### Required action
Convert the lines running from the one containing "Shuningdek, siz o‘z tarixingizni" through the one containing "O‘z tarixingizni bizga yuboring" into a Markdown table with the columns Line and Text, numbering each line and leaving out any blank lines.

### Source information
§
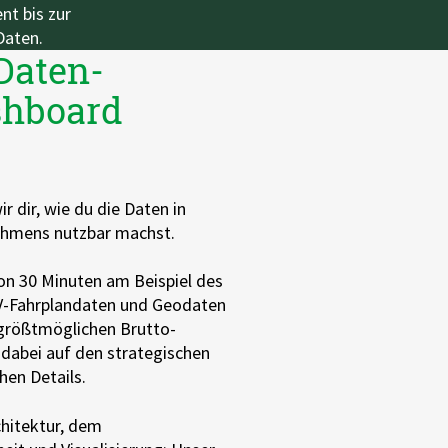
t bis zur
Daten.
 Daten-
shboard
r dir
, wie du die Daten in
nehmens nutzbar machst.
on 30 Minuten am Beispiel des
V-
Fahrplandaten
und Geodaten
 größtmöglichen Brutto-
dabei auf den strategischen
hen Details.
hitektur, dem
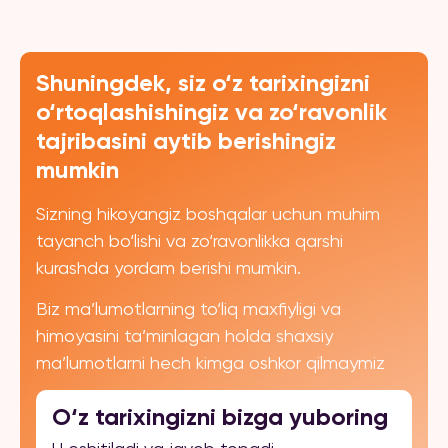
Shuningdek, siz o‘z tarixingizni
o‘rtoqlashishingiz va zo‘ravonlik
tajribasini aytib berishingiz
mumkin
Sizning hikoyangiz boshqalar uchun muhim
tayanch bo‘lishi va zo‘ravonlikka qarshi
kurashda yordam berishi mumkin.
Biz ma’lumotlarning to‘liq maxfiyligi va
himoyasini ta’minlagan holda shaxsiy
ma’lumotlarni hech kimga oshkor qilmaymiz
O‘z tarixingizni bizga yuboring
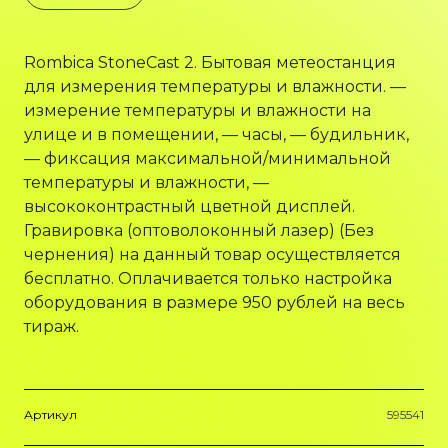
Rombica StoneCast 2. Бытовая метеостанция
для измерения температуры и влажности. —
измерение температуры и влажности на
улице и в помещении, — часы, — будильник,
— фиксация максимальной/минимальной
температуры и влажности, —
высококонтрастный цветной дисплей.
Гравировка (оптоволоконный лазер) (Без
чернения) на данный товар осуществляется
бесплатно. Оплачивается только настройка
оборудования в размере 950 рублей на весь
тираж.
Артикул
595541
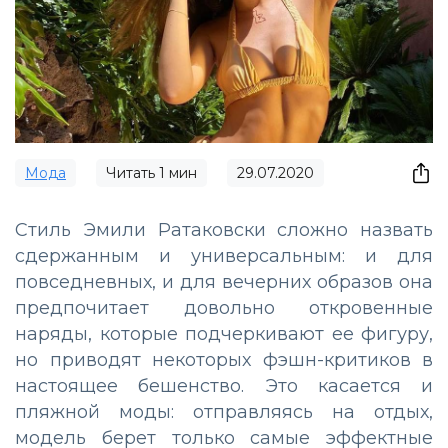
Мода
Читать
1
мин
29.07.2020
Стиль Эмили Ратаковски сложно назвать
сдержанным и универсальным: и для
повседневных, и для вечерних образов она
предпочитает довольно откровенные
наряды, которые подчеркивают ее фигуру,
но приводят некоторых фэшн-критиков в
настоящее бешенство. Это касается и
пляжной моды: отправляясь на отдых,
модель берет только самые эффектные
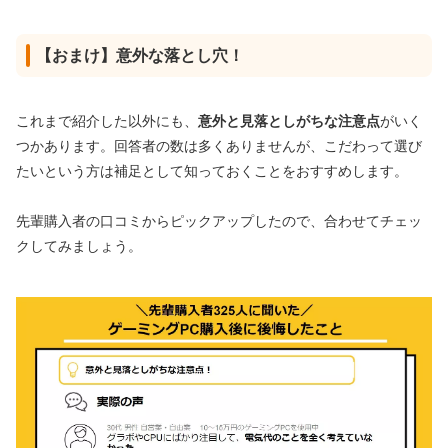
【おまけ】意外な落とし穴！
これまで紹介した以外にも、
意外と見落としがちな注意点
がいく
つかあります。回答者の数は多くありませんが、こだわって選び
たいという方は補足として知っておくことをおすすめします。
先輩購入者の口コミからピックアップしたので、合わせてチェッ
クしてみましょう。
§
### Output
| Line | Text |
|---|---|
| 1 | Shuningdek, siz o‘z tarixingizni |
| 2 | o‘rtoqlashishingiz va zo‘ravonlik |
| 3 | tajribasini aytib berishingiz |
| 4 | mumkin |
| 5 | Sizning hikoyangiz boshqalar uchun muhim |
| 6 | tayanch bo‘lishi va zo‘ravonlikka qarshi |
| 7 | kurashda yordam berishi mumkin. |
| 8 | Biz ma’lumotlarning to‘liq maxfiyligi va |
| 9 | himoyasini ta’minlagan holda shaxsiy |
| 10 | ma’lumotlarni hech kimga oshkor qilmaymiz |
| 11 | O‘z tarixingizni bizga yuboring |